Jackson administrators have proposed completing a major overhaul over the next 10 years of the hospital system’s main Civic Center campus and satellite hospitals in North Miami Beach and South Dade.

On Tuesday Miami-Dade commissioners are scheduled to consider a request from Jackson’s governing board for a special election in November asking voters to raise property-tax rates to pay for the initiative.

“Jackson Health System is so important to the healthcare of South Florida,’’ Commissioner Sally Heyman said. “I think the community as a whole will embrace maintaining higher standards for Jackson.’’

Two years after a financial crisis that nearly bankrupted Miami-Dade’s public hospital system, Jackson administrators say the overhaul is necessary to bring the 95-year-old public hospital system’s facilities into the 21st century and position it to better compete against local hospitals.

“The time to have done this was long before now,’’ said Darryl Sharpton, the newly elected chairman of the Public Health Trust that governs Jackson. “It’s not that this need just popped up in 2013. This is a documented need that has been there for at least eight years, and I think 10 plus years.’’
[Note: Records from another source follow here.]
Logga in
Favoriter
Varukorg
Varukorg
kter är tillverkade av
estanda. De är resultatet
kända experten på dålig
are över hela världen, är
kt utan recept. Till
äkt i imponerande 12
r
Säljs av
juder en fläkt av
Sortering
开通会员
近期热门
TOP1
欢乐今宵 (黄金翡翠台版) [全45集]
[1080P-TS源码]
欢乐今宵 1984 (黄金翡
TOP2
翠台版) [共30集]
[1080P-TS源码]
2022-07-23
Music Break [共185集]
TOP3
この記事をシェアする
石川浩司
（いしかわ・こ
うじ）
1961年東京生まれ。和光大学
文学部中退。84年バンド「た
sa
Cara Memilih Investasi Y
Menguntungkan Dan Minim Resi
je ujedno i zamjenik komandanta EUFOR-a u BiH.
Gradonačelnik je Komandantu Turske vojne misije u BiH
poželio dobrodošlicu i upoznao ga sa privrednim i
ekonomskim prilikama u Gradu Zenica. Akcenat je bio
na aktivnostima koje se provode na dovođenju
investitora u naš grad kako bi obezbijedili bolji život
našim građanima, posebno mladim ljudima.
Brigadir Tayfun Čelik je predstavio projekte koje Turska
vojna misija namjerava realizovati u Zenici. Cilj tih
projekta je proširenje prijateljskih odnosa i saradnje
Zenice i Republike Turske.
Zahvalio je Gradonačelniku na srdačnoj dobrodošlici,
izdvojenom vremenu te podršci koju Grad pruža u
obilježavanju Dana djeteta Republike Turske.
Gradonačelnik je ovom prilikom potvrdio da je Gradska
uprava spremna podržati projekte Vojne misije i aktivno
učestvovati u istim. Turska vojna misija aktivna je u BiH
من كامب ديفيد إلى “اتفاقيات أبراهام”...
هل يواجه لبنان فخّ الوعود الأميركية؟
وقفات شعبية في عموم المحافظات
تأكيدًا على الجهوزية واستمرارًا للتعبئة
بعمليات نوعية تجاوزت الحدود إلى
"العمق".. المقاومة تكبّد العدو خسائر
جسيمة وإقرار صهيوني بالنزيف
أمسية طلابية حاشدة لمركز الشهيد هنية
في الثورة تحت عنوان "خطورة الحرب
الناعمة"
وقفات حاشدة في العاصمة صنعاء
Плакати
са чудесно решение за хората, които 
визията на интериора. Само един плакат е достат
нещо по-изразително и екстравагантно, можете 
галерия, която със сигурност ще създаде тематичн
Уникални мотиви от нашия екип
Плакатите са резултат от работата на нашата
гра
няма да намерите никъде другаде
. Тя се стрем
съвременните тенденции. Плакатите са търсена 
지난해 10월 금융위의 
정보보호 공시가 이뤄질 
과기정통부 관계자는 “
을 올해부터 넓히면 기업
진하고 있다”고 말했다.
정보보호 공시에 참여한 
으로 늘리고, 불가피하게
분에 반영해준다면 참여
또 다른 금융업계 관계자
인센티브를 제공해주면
Carlos Migoya, Jackson’s chief executive, said the projects will allow the hospital to compete in a healthcare market facing rapid change under the Affordable Care Act, which will increase the number of insured Americans and create new payment models that reward physicians and hospitals based on patient outcomes instead of fee-for-service.

“This is the most competitive time in the healthcare market in the United States,’’ Migoya said. “Nothing stands still. If we waited, while everyone else is changing and upgrading, we’ll be five years behind the eight ball.

“As it is today, we’re slightly behind the eight ball,’’ he added. “But, of course, we weren’t ready to do any of this. We’ve been turning the corner for the last two years.’’

Jackson administrators say many of the proposals are for repairs postponed for years due to lack of money, and they have pitched many of the same projects before. Now, after years of sounding alarms, members of the Public Health Trust say long-deferred facility improvements — from roofs, plumbing and electrical systems, to doctor’s offices and operating rooms, and even the decor of patient rooms and public areas — have turned away the paying customers needed to help offset the enormous amount of unpaid medical care Jackson provides.

“The only way they’re going to maintain their private patients is to have facilities that people want to be in,’’ said Irene Lipof, the newest of the Trust’s seven members.

Jackson’s plans call for $477 million in construction projects, including a new rehabilitation hospital at Jackson’s main campus; a new pavilion for pediatric outpatient services, and about a dozen urgent care centers to be located throughout Miami-Dade.